我需要一些帮助来过滤R中的data.table。我有一个数百万行的文件,每行有4个字。
我想删除一些我不需要的行。每行有4个单词和一个频率。
对于前3个单词的每个组合,我想保留3个“最频率”。
Bellow是data.table的一个例子,以及我作为输出所需要的东西。
text <- c("Run to the hills", "Run to the mountains", "Run to the highway", "Run to the top", "Run to the horizon",
"Go away with him", "Go away with her",
"I am a good", "I am a bad", "I am a uggly", "I am a guy", "I am a woman",
"I am the most")
frequency <- c(0.1, 0.09, 0.2, 0.05, 0.001,
0.05, 0.04,
0.1, 0.06, 0.3, 0.05, 0.1,
0.2)
DT <- data.table(text = text, frequency = frequency)
#Original output:
text frequency
1: Run to the hills 0.100
2: Run to the mountains 0.090
3: Run to the highway 0.200
4: Run to the top 0.050
5: Run to the horizon 0.001
6: Go away with him 0.050
7: Go away with her 0.040
8: I am a good 0.100
9: I am a bad 0.060
10: I am a uggly 0.300
11: I am a guy 0.050
12: I am a woman 0.100
13: I am awesome 0.200
需要输出:(只是来自相同“前3个字”的前3个频率)
text frequency
1: Go away with him 0.05
2: Go away with her 0.04
3: I am a uggly 0.30
4: I am a woman 0.10
5: I am a good 0.10
6: I am the most 0.20
7: Run to the highway 0.20
8: Run to the hills 0.10
9: Run to the mountains 0.09
所以,我想保留按频率列排序的前三名:“运行到XXXXX”,“使用XXXXX”,“我是XXXXX”,“我是XXXXX”
在这种情况下,我会放弃:“跑到顶端”,“奔向地平线”,“我是一个坏人”,“我是一个人”
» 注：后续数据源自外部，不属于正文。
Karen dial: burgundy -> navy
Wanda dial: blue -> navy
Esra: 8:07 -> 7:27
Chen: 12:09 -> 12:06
我正在考虑使用正则表达式,但我现在有点迷失了: - \
答案 0 :(得分:4)
您可以使用sub()创建一个由前三个单词组成的id列,然后使用它来获取频率的前三个值。
比说起来更容易......
library(data.table)
## add an id column containing only the first three words
DT[, id := sub(" \\S+$", "", text)]
## order by frequency, take the top three by id, remove id and NAs
## and with a little help from Frank :)
na.omit(
DT[order(frequency, decreasing = TRUE), .SD[1:3], keyby = id][, id := NULL][]
)
# text frequency
# 1: Go away with him 0.05
# 2: Go away with her 0.04
# 3: I am a uggly 0.30
# 4: I am a good 0.10
# 5: I am a woman 0.10
# 6: I am the most 0.20
# 7: Run to the highway 0.20
# 8: Run to the hills 0.10
# 9: Run to the mountains 0.09
答案 1 :(得分:1)
DT[,group := sub(" \\S+$", "", text)]
DT[,grank:=base::rank(-frequency),by=group]
DT[grank <= 3]
使用了rank函数,因此OP可以指定如何处理tie。